Authors: David Lindner, Andreas Krause, Giorgia Ramponi

NeurIPS 2022 | Conference PDF | Archive PDF | Plain Text | LLM Run Details

Reproducibility Variable Result LLM Response
Research Type Experimental We empirically evaluate Ace IRL in simulations and find that it significantly outperforms more naive exploration strategies.
Researcher Affiliation Academia David Lindner Department of Computer Science ETH Zurich david.lindner@inf.ethz.ch Andreas Krause Department of Computer Science ETH Zurich krausea@ethz.ch Giorgia Ramponi ETH AI Center giorgia.ramponi@ai.ethz.ch
Pseudocode Yes Algorithm 1 Ace IRL algorithm for IRL in an unknown environment.
Open Source Code Yes We provide code to reproduce out experiments at https://github.com/lasgroup/aceirl.
Open Datasets No The paper describes using simulated environments (Four Paths, Random MDPs, Double Chain, Chain, Gridworld), some of which are based on prior work (Kaufmann et al., 2021; Metelli et al., 2021). However, it does not provide concrete access information (e.g., links, DOIs, or specific citations to publicly available static datasets) for these simulated environments as 'datasets'.

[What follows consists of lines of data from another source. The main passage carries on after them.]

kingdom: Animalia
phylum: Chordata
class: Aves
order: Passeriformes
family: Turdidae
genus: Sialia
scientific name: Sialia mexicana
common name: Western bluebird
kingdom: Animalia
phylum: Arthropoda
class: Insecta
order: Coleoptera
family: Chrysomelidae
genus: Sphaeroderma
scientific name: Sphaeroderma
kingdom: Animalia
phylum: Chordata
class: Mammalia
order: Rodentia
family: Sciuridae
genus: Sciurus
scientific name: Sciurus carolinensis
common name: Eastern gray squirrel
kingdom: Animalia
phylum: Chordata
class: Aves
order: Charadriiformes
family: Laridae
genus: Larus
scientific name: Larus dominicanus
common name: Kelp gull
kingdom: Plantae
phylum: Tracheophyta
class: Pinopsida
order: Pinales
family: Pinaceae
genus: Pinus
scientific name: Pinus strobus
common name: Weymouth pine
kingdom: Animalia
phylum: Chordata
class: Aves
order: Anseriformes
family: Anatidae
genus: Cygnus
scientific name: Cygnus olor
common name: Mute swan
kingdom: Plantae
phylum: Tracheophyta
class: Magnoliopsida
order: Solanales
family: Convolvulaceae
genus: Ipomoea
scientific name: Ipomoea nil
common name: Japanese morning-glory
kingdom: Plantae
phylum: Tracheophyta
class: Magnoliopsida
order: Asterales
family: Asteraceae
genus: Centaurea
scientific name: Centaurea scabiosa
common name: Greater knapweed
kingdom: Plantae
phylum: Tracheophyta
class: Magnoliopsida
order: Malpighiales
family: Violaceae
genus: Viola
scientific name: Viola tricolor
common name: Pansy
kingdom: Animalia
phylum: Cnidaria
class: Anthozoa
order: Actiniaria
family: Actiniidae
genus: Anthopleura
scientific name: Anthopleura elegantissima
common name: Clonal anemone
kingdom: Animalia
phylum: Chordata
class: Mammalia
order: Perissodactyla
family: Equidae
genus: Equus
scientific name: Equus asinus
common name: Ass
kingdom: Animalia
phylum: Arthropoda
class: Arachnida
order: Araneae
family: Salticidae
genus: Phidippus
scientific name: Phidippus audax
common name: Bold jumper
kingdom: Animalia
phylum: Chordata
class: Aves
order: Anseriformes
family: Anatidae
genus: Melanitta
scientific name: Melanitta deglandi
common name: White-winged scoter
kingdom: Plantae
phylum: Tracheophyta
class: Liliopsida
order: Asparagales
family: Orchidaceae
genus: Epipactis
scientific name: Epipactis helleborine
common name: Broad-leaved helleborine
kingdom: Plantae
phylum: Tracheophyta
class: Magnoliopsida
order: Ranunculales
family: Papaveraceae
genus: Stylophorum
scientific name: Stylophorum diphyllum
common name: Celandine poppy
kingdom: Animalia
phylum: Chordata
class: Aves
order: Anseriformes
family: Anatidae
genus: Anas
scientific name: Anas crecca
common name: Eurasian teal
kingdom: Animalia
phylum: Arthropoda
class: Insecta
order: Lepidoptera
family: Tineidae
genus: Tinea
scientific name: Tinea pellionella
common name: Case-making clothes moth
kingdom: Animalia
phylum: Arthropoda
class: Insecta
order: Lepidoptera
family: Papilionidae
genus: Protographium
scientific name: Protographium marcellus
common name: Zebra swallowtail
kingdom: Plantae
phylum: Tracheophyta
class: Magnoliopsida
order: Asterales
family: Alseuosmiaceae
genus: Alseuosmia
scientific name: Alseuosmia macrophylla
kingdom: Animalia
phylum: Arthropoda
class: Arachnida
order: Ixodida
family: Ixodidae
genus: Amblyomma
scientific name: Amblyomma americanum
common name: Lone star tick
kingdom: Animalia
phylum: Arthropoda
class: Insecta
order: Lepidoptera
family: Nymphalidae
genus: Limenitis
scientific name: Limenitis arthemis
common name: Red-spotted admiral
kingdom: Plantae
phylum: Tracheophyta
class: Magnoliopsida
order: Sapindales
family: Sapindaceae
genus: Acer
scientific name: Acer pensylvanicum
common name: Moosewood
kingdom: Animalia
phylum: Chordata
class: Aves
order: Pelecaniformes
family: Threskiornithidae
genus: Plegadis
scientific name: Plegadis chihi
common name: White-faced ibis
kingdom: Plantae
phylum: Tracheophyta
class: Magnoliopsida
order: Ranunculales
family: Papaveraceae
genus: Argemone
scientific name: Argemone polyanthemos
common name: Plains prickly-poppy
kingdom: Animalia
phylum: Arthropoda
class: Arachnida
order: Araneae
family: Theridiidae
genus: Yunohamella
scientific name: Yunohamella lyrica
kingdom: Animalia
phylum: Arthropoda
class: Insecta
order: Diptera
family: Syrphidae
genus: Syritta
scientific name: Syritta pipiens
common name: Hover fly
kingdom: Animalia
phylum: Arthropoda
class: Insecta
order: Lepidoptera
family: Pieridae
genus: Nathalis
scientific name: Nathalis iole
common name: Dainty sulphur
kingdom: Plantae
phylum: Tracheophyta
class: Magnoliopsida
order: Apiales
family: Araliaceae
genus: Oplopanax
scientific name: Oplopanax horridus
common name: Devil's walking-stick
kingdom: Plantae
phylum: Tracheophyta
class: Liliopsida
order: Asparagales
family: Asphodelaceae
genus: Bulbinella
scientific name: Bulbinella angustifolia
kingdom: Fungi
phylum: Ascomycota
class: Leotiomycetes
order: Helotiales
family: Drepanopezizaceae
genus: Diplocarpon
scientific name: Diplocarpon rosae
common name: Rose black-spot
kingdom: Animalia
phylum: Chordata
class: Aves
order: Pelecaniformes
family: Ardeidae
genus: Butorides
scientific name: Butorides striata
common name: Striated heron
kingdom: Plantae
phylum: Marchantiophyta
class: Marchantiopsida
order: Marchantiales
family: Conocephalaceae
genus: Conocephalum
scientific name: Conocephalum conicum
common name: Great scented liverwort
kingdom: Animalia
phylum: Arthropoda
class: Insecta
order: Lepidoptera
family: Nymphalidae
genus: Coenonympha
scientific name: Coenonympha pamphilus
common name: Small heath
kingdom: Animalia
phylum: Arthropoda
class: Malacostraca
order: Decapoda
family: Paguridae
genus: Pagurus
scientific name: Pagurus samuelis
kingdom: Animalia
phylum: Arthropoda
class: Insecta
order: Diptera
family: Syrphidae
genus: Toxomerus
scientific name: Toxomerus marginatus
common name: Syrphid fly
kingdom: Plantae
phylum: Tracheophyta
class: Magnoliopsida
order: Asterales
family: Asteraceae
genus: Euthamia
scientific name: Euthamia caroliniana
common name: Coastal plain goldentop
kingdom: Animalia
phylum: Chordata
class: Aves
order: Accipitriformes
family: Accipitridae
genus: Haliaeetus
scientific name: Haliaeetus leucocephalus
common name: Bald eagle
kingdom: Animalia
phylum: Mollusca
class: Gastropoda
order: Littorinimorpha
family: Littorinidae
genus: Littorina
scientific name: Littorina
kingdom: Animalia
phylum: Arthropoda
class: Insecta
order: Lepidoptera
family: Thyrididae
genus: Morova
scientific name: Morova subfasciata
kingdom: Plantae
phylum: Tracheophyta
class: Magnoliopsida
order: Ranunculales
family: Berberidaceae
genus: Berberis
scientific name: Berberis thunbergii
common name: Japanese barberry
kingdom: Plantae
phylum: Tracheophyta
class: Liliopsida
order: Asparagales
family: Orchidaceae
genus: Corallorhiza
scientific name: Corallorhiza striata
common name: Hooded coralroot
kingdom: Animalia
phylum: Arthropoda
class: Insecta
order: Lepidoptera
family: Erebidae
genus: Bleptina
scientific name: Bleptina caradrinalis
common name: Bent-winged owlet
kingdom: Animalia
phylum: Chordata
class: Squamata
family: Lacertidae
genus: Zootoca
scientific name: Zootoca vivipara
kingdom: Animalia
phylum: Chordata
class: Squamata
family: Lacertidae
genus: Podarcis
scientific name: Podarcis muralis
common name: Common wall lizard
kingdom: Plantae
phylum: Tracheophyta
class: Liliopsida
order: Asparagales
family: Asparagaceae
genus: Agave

Dataset Splits No The paper does not explicitly provide details about training, validation, or test dataset splits. The experiments are conducted in simulated environments based on sample complexity and episodes, rather than fixed dataset splits.
Hardware Specification No The paper does not provide any specific details about the hardware (e.g., GPU models, CPU types, memory) used to run the experiments.
Software Dependencies No The paper cites external tools like CVXPY and Conic optimization libraries in its references but does not provide specific version numbers for any ancillary software dependencies used in their implementation (e.g., Python, PyTorch, TensorFlow, or specific library versions).
Experiment Setup No The paper describes the simulated environments and high-level algorithmic components but does not provide specific experimental setup details such as hyperparameter values (e.g., learning rates, batch sizes, number of epochs) or specific training configurations in the main text.